When a robust APM process is in place, a business can reap optimal returns from an application. It makes it possible for software teams to watch the intended performance and experience of their developed applications. As the saying goes – “There is no maintenance without management.” APM works to elevate the overall life cycle value of an application.
APM vs APM? Application Performance Management vs Monitoring?
Yes, both terms exist in the industry. But there is a marked difference to be noted here. Application Performance Management is a subset of Digital Experience Monitoring or DEM. Application Performance Monitoring is about keeping a tab on components and/or infrastructure of an application. This covers code issues, runtime application architecture discovery modelling and display, transaction profiling, and other areas.
You get a detailed analysis of the application stack. This gives visibility into each step or process and identification of the specific point of failure. Application Performance Management, on the other hand, is about the overall picture of a software environment. It’s about all-around performance, broad resource-utilization areas, and the ultimate experience. The focus is on user-side checks – whether in terms of good delivery or in terms of the shortfall. This is where IT teams can pick up application performance issues, but with correlations to other software and hardware in the environment. It also allows them to decide on the relevance and role of certain applications.
APM steps include;
- Visibility into core application metrics
- Network and uptime-related factors
- Overall application usage and traffic visibility
- Identification of lags or connectivity issues
- Watching application dependencies including SQL, queues, web pages, transactions, caching, and spotting slow ones
- Fixing of weak areas and consequent decisions on application optimization
A recent ReportLinker report on “Global Application Performance Management (APM) Industry” indicated a size of $7 billion in the year 2020 – this is projected to hit $11.9 billion by 2027. Gartner had also estimated in 2018 that APM would monitor 20 percent of all business applications by the year 2021.

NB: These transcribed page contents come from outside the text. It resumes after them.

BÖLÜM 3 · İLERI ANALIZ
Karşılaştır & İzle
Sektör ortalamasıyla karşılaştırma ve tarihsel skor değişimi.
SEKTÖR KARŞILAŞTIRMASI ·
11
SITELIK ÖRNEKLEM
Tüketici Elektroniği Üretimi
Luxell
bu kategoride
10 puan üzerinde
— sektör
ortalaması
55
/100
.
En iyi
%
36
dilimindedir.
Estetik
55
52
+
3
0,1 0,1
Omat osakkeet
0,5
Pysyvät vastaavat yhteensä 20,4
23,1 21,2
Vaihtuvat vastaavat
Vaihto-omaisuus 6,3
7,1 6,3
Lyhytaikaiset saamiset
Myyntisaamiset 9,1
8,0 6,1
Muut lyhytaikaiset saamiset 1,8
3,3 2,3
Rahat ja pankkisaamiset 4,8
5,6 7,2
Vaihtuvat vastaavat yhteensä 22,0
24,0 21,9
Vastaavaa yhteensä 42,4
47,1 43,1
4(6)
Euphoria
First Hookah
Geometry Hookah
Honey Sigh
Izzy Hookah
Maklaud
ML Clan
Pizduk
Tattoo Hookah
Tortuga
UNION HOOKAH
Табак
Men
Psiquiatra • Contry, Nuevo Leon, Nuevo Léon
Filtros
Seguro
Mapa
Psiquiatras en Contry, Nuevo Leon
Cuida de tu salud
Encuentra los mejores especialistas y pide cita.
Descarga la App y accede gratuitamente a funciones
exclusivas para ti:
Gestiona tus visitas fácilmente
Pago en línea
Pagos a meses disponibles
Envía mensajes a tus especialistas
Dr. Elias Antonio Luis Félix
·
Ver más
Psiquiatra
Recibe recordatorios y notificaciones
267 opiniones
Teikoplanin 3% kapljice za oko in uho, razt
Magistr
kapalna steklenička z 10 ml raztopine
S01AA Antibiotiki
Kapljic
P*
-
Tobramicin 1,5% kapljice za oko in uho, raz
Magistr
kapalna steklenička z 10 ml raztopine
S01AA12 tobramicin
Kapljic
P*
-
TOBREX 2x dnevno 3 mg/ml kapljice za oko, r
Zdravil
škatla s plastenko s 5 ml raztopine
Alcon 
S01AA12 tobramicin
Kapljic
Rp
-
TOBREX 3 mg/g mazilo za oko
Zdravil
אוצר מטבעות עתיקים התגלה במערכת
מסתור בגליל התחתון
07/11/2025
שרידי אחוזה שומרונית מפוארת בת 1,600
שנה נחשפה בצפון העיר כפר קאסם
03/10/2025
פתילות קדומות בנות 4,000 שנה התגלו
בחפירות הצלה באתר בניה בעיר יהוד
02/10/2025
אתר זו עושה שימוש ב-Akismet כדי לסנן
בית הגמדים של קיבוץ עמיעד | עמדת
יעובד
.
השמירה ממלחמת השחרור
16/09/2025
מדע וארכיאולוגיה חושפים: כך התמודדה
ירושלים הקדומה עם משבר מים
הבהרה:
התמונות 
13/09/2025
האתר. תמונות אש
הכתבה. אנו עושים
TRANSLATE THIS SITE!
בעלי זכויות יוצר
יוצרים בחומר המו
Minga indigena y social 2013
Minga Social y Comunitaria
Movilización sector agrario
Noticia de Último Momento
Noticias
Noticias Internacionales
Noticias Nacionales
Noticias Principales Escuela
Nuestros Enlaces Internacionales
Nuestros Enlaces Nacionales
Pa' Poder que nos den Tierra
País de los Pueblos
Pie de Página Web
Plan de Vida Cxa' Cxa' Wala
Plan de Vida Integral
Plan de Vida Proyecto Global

As companies invest more and more in cloud models; and as application speed plus performance become critical determinants of competitive differentiation, APM will gain more force.
APM has become an essential aspect of the overall application strategy. It will not just affect how applications move after they’re released but will go all the way towards the tipping point on – the actual value that applications bring to a business. This will define why and how an application gets designed. Or not?